Brown/RISD Hillel Director Marshall Einhorn said he believes the term ‘pro-Israel’ is too reductive to fully encapsulate the nuance with which Brown/RISD Hillel engages with Israel on College Hill. Brown/RISD Hillel’s website describes it as the “center for Jewish life on campus,” and in that capacity, “Hillel has a connection to Israel as the Jewish homeland, as a place of deep meaning to the Jewish people,” he said.


Brown/RISD Hillel is not a center set up through the University but rather a chapter of Hillel International. Hillel International states that its member Hillels “will not partner with, house or host organizations, groups or speakers that as a matter of policy or practice” deny Israel’s right to exist, “delegitimize, demonize or apply a double standard to Israel” or support boycott, divestment and sanctions on Israel, according to Hillel International’s website.


Several student groups fall under Brown/RISD Hillel’s umbrella and receive funding and support from it, which means those groups are also affected by any regulations to which Brown/RISD Hillel is subject.


“Hillel unequivocally supports the continued existence of the state of Israel: For us, however, this support can include critique as well,” reads Brown/RISD Hillel’s website.


Not every student involved in Brown/RISD Hillel engages with Israel, and many of those who do so approach Israel through a critical lens, Einhorn said.


“Hillel is not just a space or a building. It’s a community,” he said. “So much of the work we do happens in coffee shops, as well as on campus,” he said, adding that students have considerable freedom in deciding what they want Brown/RISD Hillel to stand for.

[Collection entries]
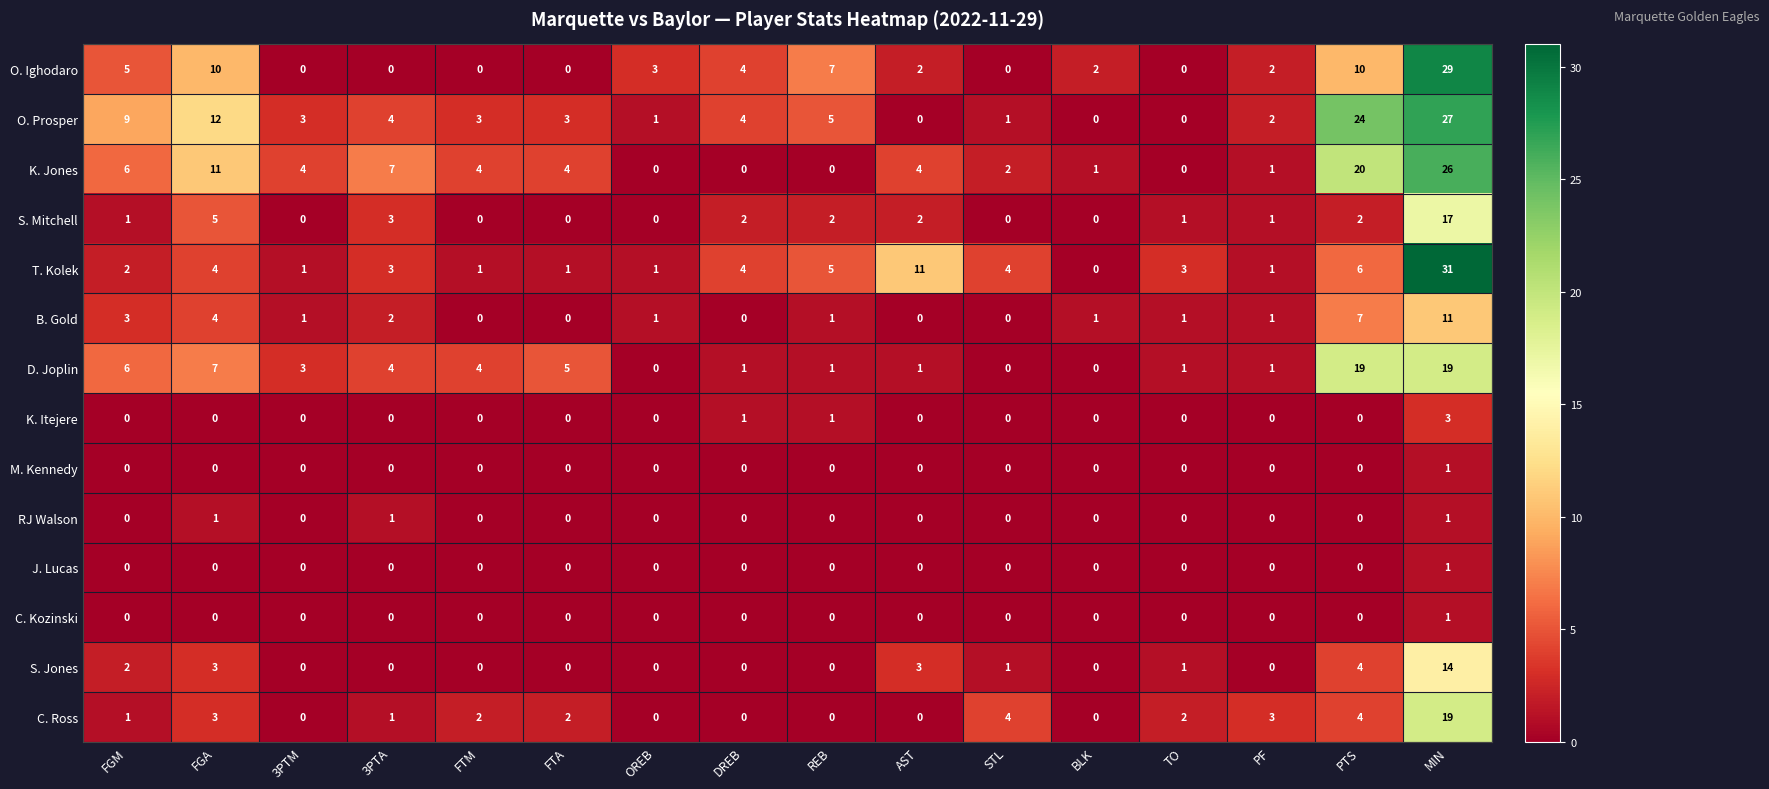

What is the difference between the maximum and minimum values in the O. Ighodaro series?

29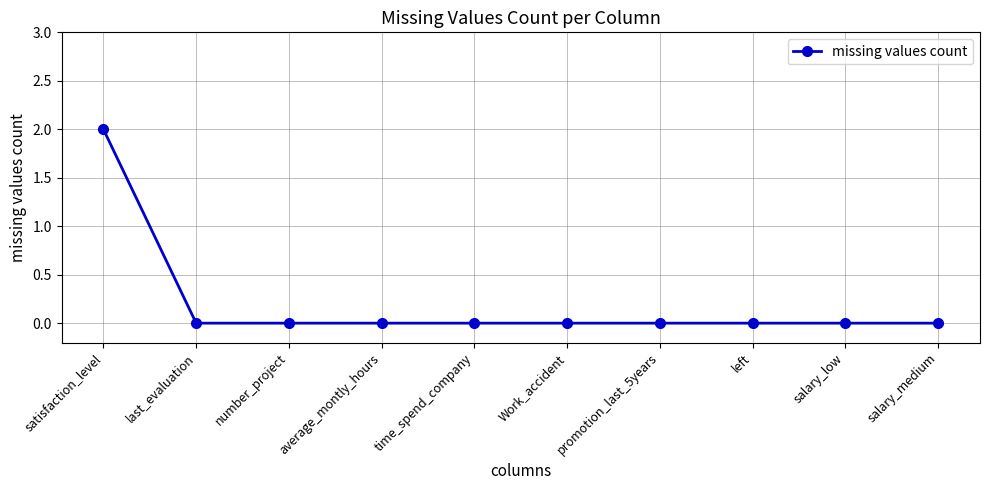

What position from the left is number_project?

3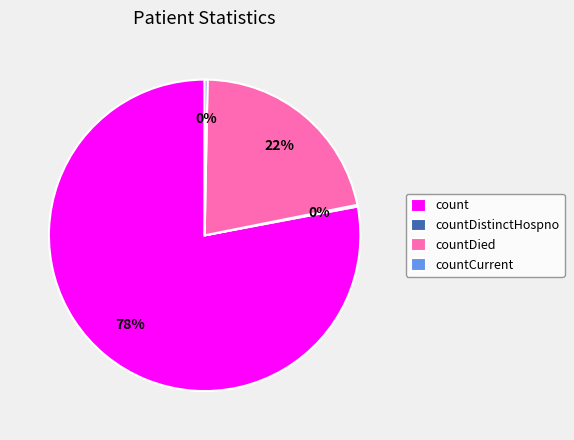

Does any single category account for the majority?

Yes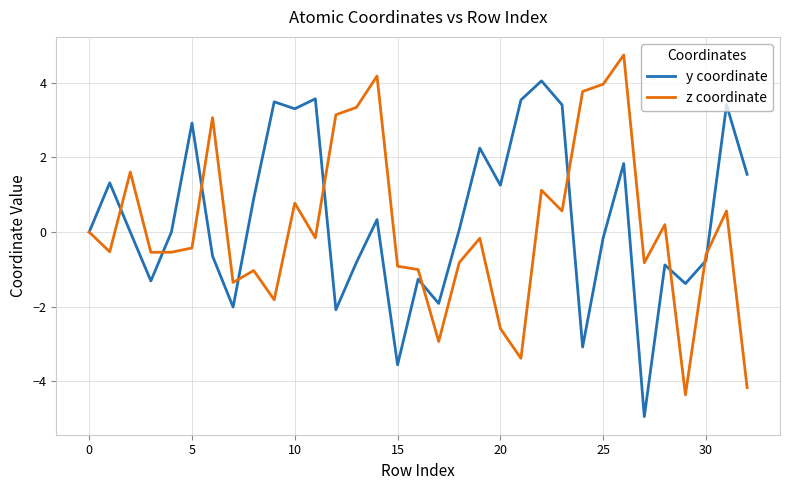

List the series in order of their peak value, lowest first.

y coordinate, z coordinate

_Task instructions_
A - In the text on Brown/RISD Hillel, what organization is Brown/RISD Hillel a chapter of?
B - Write the next part of the text on Brown/RISD Hillel, starting after its final sentence.

_Answers_
A - Hillel International

B -
But there is no clear consensus among the student groups housed within the organization — or the Brown/RISD Hillel Board of Directors — as to what the organization should espouse.


Officially, J Street U Brown, one group under the Brown/RISD Hillel umbrella, supports a two-state solution and considers itself anti-occupation, pro-Israel, pro-Palestinian and pro-peace, said current J Street U Brown co-chair Andrew Marmor ’18. The group considers a multiplicity of narratives from the many parties involved in the Israel-Palestine conflict, he added.


As a result of its Brown/RISD Hillel affiliation, JSUB’s events are co-sponsored by Brown/RISD Hillel. This sponsorship takes the form of assistance with funding and marketing, Marmor said.


This Brown/RISD Hillel affiliation also means that Brown/RISD Hillel approves JSUB programming, which has led to tension in the past when the group has come up against Hillel International’s Standards of Partnership, said Harpo Jaeger ’14.5, co-founder of JSUB.


The Standards of Partnership guidelines are interpreted by the Brown/RISD Hillel Board of Directors, Jaeger said.


Joe Hollander ’81, president of the Brown/RISD Hillel’s Board of Directors, did not to respond to multiple requests for comment.


When Jaeger was working to bring a representative of the Palestinian Liberation Organization to Brown, he was asked to structure the event such that equal time would be given to a pro-Israel speaker, he said. Jaeger referred to the idea as “ridiculous,” adding that a representative of the PLO had as much of a right to speak on his own terms as an Israeli ambassador does.


After a few “false starts,” JSUB eventually succeeded in bringing Maen Rashid Areikat, chief representative of the Palestinian government to the United States and to campus to deliver a talk at Metcalf Auditorium with the co-sponsorship of Brown/RISD Hillel.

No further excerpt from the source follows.